In any case, I suspect the whole culprit behind the apparent misalignment regarding when to have a healthy birth is due to equivocations embedded in the word 'stress'. Chronic stress processes appear to be something one's brain/body does with the excess energy a sedentary lifestyle leaves available, and psychological stress has more to do with one's personal/social adaptations than with absolute quantity of physical labor performed or unsafe events experienced. Thus, a woman walking all day foraging will look 'stressed' to us, but will be experiencing fewer stress processes. Psychological stress and the absence of a truly compelling (on the group level) necessity for physical activity would be sufficient to explain why modern women can't make themselves function as well as their ancestresses.
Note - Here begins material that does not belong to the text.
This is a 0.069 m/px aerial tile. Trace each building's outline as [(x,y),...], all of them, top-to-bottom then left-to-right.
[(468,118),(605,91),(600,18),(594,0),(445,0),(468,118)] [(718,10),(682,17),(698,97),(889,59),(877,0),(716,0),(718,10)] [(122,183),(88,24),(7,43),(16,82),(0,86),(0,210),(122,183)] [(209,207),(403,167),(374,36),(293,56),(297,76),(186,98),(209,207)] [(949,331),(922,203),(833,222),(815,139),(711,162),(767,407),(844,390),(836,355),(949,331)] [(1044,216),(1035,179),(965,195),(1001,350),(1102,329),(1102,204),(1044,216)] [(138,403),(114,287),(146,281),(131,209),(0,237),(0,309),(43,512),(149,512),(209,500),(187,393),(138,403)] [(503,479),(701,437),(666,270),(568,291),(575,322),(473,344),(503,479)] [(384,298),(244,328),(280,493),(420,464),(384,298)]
In many species who live in groups, the females tend to give birth all at the same time. For herbivores, it is believed that this improves survival of the infants because a hungry predator can only eat so much. If the births were spread out over time, they could munch on the vulnerable and pick off mother and offspring one by one. For others, including the mongoose, the problem is that the females will kill the offspring of other females left in the burrow while they are out foraging. If everybody is out foraging at the same time, there is less time for murder. https://www.science.org/content/article/scienceshot-why-mongoose-moms-synchronize-births?cookieSet=1
So a relatively wide range of birth times may be related to an attempt to give birth 'when everybody else is'. In the gazelles, it is definitely hormones which are being used to synchronise the births. I don't know about the mongooses (and of course the humans).